- Problem description: Below are some entries; can you quote all of them exactly?

Excerpt from a dataset:
-----
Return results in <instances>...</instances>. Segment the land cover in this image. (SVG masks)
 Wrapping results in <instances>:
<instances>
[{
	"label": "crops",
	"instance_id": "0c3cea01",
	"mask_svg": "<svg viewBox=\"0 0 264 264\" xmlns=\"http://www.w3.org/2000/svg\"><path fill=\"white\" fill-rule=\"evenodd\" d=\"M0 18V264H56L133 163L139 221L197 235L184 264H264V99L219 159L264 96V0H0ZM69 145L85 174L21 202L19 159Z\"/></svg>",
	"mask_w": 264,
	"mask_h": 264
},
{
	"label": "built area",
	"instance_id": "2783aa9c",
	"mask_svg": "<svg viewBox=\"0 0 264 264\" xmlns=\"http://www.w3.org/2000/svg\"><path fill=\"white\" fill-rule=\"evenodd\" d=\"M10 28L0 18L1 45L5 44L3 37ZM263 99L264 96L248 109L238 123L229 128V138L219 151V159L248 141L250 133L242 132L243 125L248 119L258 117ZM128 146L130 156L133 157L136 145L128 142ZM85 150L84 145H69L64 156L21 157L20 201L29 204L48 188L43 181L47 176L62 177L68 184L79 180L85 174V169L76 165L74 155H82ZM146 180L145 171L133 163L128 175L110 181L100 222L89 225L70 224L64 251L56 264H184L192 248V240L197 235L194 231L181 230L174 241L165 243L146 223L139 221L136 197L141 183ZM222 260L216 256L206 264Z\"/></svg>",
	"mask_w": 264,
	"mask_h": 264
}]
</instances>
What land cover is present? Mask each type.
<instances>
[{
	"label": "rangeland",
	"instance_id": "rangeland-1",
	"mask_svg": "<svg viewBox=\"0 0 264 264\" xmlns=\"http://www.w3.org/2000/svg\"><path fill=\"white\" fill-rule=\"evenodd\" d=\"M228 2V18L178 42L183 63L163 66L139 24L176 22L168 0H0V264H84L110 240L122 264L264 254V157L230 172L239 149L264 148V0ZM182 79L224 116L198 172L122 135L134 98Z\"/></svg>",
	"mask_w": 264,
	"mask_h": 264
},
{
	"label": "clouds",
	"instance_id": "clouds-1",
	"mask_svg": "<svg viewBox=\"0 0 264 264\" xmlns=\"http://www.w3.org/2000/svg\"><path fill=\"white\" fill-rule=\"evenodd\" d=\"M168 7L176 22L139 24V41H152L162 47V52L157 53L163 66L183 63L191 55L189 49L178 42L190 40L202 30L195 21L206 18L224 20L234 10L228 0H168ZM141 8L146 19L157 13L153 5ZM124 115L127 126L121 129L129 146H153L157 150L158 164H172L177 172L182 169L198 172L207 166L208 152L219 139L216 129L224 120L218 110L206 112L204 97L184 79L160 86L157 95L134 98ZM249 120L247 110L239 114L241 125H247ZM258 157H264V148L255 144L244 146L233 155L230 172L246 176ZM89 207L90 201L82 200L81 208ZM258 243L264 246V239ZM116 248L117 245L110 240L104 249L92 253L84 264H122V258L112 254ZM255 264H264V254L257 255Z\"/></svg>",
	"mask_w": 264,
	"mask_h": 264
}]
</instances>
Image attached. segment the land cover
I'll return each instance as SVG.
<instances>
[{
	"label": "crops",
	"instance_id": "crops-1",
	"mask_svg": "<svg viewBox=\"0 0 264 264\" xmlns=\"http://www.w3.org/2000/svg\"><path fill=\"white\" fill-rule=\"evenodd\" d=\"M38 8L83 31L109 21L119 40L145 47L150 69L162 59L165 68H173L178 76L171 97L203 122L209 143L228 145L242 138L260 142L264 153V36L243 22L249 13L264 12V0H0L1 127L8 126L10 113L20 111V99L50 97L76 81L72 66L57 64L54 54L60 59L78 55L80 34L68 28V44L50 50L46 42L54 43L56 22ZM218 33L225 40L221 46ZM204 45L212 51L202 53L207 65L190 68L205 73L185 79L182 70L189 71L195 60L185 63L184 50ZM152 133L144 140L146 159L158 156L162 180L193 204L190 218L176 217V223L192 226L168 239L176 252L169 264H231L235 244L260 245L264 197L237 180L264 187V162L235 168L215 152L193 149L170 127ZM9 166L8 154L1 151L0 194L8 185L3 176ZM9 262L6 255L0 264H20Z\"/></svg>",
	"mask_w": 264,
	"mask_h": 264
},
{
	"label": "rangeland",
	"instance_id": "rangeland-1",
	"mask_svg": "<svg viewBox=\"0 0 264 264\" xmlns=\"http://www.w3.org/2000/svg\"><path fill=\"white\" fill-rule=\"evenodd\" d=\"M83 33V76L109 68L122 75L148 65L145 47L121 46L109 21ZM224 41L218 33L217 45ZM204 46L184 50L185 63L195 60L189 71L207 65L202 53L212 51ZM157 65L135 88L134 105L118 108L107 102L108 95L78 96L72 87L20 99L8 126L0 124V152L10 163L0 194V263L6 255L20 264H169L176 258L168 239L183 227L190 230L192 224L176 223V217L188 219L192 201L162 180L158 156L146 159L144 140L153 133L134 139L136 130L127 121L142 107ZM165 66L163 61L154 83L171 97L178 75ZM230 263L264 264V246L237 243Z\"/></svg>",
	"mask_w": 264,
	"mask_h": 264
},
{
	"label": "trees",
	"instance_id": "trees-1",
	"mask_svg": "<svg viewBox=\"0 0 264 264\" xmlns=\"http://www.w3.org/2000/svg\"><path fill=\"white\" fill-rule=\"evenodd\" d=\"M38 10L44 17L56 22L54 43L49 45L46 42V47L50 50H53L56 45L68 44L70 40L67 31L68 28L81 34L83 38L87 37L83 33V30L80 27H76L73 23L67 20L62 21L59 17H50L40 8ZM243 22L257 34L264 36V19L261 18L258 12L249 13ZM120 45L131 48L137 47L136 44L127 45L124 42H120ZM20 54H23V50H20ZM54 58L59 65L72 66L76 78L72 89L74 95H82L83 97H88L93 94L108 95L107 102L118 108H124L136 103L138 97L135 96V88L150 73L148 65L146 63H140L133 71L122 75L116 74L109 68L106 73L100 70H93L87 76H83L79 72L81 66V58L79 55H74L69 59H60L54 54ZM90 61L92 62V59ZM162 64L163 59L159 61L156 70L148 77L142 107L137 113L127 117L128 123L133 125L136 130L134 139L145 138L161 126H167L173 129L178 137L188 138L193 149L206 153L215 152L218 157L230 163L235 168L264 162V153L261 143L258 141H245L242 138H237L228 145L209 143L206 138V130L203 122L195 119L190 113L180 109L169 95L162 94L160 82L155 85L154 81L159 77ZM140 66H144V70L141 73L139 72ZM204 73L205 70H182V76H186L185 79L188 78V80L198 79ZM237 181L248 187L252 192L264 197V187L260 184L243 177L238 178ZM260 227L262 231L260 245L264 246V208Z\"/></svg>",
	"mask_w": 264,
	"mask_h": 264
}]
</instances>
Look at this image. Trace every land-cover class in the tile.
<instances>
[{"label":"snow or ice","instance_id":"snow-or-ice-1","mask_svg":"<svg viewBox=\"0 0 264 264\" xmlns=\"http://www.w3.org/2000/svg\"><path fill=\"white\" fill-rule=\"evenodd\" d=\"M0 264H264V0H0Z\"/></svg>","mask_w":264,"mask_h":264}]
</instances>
-----
- Result:
Return results in <instances>...</instances>. Segment the land cover in this image. (SVG masks)
 Wrapping results in <instances>:
<instances>
[{
	"label": "crops",
	"instance_id": "0c3cea01",
	"mask_svg": "<svg viewBox=\"0 0 264 264\" xmlns=\"http://www.w3.org/2000/svg\"><path fill=\"white\" fill-rule=\"evenodd\" d=\"M0 18V264H56L133 163L139 221L197 235L184 264H264V99L219 159L264 96V0H0ZM69 145L85 174L21 202L19 159Z\"/></svg>",
	"mask_w": 264,
	"mask_h": 264
},
{
	"label": "built area",
	"instance_id": "2783aa9c",
	"mask_svg": "<svg viewBox=\"0 0 264 264\" xmlns=\"http://www.w3.org/2000/svg\"><path fill=\"white\" fill-rule=\"evenodd\" d=\"M10 28L0 18L1 45L5 44L3 37ZM263 99L264 96L248 109L238 123L229 128V138L219 151V159L248 141L250 133L242 132L243 125L248 119L258 117ZM128 146L130 156L133 157L136 145L128 142ZM85 150L84 145H69L64 156L21 157L20 201L29 204L48 188L43 181L47 176L62 177L68 184L79 180L85 174V169L76 165L74 155H82ZM146 180L145 171L133 163L128 175L110 181L100 222L89 225L70 224L64 251L56 264H184L192 248V240L197 235L194 231L181 230L174 241L165 243L146 223L139 221L136 197L141 183ZM222 260L216 256L206 264Z\"/></svg>",
	"mask_w": 264,
	"mask_h": 264
}]
</instances>
What land cover is present? Mask each type.
<instances>
[{
	"label": "rangeland",
	"instance_id": "rangeland-1",
	"mask_svg": "<svg viewBox=\"0 0 264 264\" xmlns=\"http://www.w3.org/2000/svg\"><path fill=\"white\" fill-rule=\"evenodd\" d=\"M228 2V18L178 42L183 63L163 66L139 24L176 22L168 0H0V264H84L110 240L122 264L264 254V157L230 172L239 149L264 148V0ZM182 79L224 116L198 172L122 135L134 98Z\"/></svg>",
	"mask_w": 264,
	"mask_h": 264
},
{
	"label": "clouds",
	"instance_id": "clouds-1",
	"mask_svg": "<svg viewBox=\"0 0 264 264\" xmlns=\"http://www.w3.org/2000/svg\"><path fill=\"white\" fill-rule=\"evenodd\" d=\"M168 7L176 22L139 24V41H152L162 47V52L157 53L163 66L183 63L191 55L189 49L178 42L190 40L202 30L195 21L206 18L224 20L234 10L228 0H168ZM141 8L146 19L157 13L153 5ZM124 115L127 126L121 129L129 146H153L157 150L158 164H172L177 172L182 169L198 172L207 166L208 152L219 139L216 129L224 120L218 110L206 112L204 97L184 79L160 86L157 95L134 98ZM249 120L247 110L239 114L241 125H247ZM258 157H264V148L255 144L244 146L233 155L230 172L246 176ZM89 207L90 201L82 200L81 208ZM258 243L264 246V239ZM116 248L117 245L110 240L104 249L92 253L84 264H122V258L112 254ZM255 264H264V254L257 255Z\"/></svg>",
	"mask_w": 264,
	"mask_h": 264
}]
</instances>
Image attached. segment the land cover
I'll return each instance as SVG.
<instances>
[{
	"label": "crops",
	"instance_id": "crops-1",
	"mask_svg": "<svg viewBox=\"0 0 264 264\" xmlns=\"http://www.w3.org/2000/svg\"><path fill=\"white\" fill-rule=\"evenodd\" d=\"M38 8L83 31L109 21L119 40L145 47L150 69L162 59L165 68H173L178 76L171 97L203 122L209 143L228 145L242 138L260 142L264 153V36L243 22L249 13L264 12V0H0L1 127L8 126L10 113L20 111V99L50 97L76 81L72 66L57 64L54 54L60 59L78 55L80 34L68 28V44L50 50L46 42L54 43L56 22ZM218 33L225 40L221 46ZM204 45L212 51L202 53L207 65L190 68L205 73L185 79L182 70L189 71L195 60L185 63L184 50ZM152 133L144 140L146 159L158 156L162 180L193 204L190 218L176 217V223L192 226L168 239L176 252L169 264H231L235 244L260 245L264 197L237 180L264 187V162L235 168L215 152L193 149L170 127ZM9 166L8 154L1 151L0 194L8 185L3 176ZM9 262L6 255L0 264H20Z\"/></svg>",
	"mask_w": 264,
	"mask_h": 264
},
{
	"label": "rangeland",
	"instance_id": "rangeland-1",
	"mask_svg": "<svg viewBox=\"0 0 264 264\" xmlns=\"http://www.w3.org/2000/svg\"><path fill=\"white\" fill-rule=\"evenodd\" d=\"M83 33V76L109 68L122 75L148 65L145 47L121 46L109 21ZM224 41L218 33L217 45ZM204 46L184 50L185 63L195 60L189 71L207 65L202 53L212 51ZM157 65L135 88L134 105L118 108L107 102L108 95L78 96L72 87L20 99L8 126L0 124V152L10 163L0 194V263L6 255L20 264H169L176 258L168 239L183 227L190 230L192 224L176 223V217L188 219L192 201L162 180L158 156L146 159L144 140L153 133L134 139L136 130L127 121L142 107ZM165 66L163 61L154 83L171 97L178 75ZM230 263L264 264V246L237 243Z\"/></svg>",
	"mask_w": 264,
	"mask_h": 264
},
{
	"label": "trees",
	"instance_id": "trees-1",
	"mask_svg": "<svg viewBox=\"0 0 264 264\" xmlns=\"http://www.w3.org/2000/svg\"><path fill=\"white\" fill-rule=\"evenodd\" d=\"M38 10L44 17L56 22L54 43L49 45L46 42V47L50 50H53L56 45L68 44L70 40L67 31L68 28L81 34L83 38L87 37L83 33V30L80 27H76L73 23L67 20L62 21L59 17H50L40 8ZM243 22L257 34L264 36V19L261 18L258 12L249 13ZM120 45L131 48L137 47L136 44L127 45L124 42H120ZM20 54H23V50H20ZM54 58L59 65L72 66L76 78L72 89L74 95H82L83 97H88L93 94L108 95L107 102L118 108H124L136 103L138 97L135 96V88L150 73L148 65L146 63H140L133 71L122 75L116 74L109 68L106 73L100 70H93L87 76H83L79 72L81 66V58L79 55H74L69 59H60L54 54ZM90 61L92 62V59ZM162 64L163 59L159 61L156 70L148 77L142 107L137 113L127 117L128 123L133 125L136 130L134 139L145 138L161 126H167L173 129L178 137L188 138L193 149L206 153L215 152L218 157L230 163L235 168L264 162V153L261 143L258 141H245L242 138H237L228 145L209 143L206 138V130L203 122L195 119L190 113L180 109L169 95L162 94L160 82L155 85L154 81L159 77ZM140 66H144V70L141 73L139 72ZM204 73L205 70H182V76H186L185 79L188 78V80L198 79ZM237 181L248 187L252 192L264 197V187L260 184L243 177L238 178ZM260 227L262 231L260 245L264 246V208Z\"/></svg>",
	"mask_w": 264,
	"mask_h": 264
}]
</instances>
Look at this image. Trace every land-cover class in the tile.
<instances>
[{"label":"snow or ice","instance_id":"snow-or-ice-1","mask_svg":"<svg viewBox=\"0 0 264 264\" xmlns=\"http://www.w3.org/2000/svg\"><path fill=\"white\" fill-rule=\"evenodd\" d=\"M0 264H264V0H0Z\"/></svg>","mask_w":264,"mask_h":264}]
</instances>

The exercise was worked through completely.